Top of Extracted information

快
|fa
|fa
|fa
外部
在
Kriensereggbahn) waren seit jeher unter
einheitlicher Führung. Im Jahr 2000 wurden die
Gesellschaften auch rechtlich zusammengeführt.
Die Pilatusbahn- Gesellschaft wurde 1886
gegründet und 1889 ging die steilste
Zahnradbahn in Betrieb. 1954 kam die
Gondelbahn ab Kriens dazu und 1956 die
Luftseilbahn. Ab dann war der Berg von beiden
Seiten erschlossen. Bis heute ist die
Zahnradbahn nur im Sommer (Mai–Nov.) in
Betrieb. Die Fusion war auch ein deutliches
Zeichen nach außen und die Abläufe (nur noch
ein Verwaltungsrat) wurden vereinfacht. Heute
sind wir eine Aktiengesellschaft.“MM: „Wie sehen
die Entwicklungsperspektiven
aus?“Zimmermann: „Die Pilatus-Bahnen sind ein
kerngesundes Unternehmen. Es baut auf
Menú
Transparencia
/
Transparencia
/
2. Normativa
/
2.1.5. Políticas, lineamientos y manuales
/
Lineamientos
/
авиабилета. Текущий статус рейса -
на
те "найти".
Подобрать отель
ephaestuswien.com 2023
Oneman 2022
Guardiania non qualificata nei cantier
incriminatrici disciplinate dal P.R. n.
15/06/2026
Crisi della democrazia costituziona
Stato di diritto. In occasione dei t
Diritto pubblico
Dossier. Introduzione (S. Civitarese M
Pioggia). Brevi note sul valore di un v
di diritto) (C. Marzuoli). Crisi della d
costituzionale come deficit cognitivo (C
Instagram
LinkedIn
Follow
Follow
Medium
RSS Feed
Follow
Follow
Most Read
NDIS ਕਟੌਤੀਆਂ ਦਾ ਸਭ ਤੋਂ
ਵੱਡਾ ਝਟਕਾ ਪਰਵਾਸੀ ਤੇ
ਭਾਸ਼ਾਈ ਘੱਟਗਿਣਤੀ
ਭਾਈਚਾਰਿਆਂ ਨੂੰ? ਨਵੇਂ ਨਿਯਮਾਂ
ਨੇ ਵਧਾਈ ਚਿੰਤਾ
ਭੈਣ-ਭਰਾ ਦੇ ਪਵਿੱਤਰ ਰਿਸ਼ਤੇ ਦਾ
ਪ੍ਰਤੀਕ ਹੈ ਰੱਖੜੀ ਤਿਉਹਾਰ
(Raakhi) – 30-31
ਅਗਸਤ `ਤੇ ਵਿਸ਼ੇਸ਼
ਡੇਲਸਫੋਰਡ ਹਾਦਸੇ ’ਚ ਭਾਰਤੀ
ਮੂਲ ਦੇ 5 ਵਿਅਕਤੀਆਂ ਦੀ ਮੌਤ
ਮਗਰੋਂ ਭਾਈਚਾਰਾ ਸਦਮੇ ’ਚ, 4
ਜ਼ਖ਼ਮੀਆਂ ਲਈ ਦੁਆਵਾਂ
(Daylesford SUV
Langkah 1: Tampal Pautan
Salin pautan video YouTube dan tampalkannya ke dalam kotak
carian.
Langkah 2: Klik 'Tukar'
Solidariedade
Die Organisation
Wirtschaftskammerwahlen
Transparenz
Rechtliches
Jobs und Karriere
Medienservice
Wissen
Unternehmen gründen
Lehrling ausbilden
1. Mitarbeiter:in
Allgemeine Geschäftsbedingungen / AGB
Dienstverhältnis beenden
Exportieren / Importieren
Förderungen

Bottom of Extracted information

● Task directions: Please locate every line in the entries above that contains the word "Unternehmen" and copy each one out in full.

● Response:
kerngesundes Unternehmen. Es baut auf
Unternehmen gründen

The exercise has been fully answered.